Most vendor relationships for AI are transactional. You buy a platform. You deploy models. You call support when something breaks. The vendor has no skin in your success.
A few enterprises have strategic vendor relationships. The vendor understands your use cases. Understands your governance requirements. Helps you think through the hard problems. Shares your upside and downside.
Most enterprises are in the first category and should be in the second. And they don’t know how to get there.
The Vendor Relationship Maturity Model
Level 1: Transactional. You have a vendor. You have a contract. You pay for the product. They provide support according to the SLA. Beyond that, you’re on your own.
Most vendor relationships sit here. The vendor doesn’t know anything about your governance requirements. Doesn’t know your risk tolerance. Doesn’t know which of their systems are critical to you. Their incentive is simple: sell more, support according to contract.
========================
▶ _WORK TASK 1_
Copy every one of the records below line for line, omitting the pictures from your answer.

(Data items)
========================
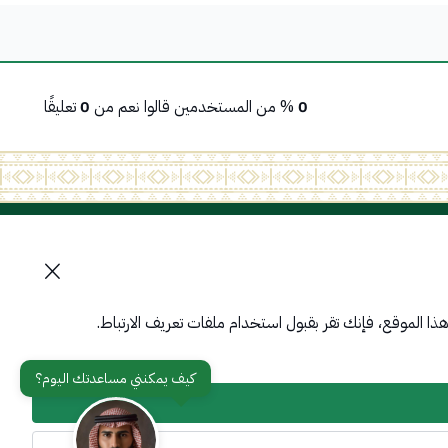
0
% من المستخدمين قالوا نعم من
0
تعليقًا
تواصل معنا
أدوات الإتاحة وامكانية الوصول
ا الموقع، فإنك تقر بقبول استخدام ملفات تعريف الارتباط.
========================
▶ _WORK TASK 2_
Repeat word for word the portion of the text on AI vendor relationships starting at "Most enterprises are" and ending at "on your own.".

▶ _WRITTEN RESPONSE 1_
0
% من المستخدمين قالوا نعم من
0
تعليقًا
تواصل معنا
أدوات الإتاحة وامكانية الوصول
ا الموقع، فإنك تقر بقبول استخدام ملفات تعريف الارتباط.

▶ _WRITTEN RESPONSE 2_
Most enterprises are in the first category and should be in the second. And they don’t know how to get there.
The Vendor Relationship Maturity Model
Level 1: Transactional. You have a vendor. You have a contract. You pay for the product. They provide support according to the SLA. Beyond that, you’re on your own.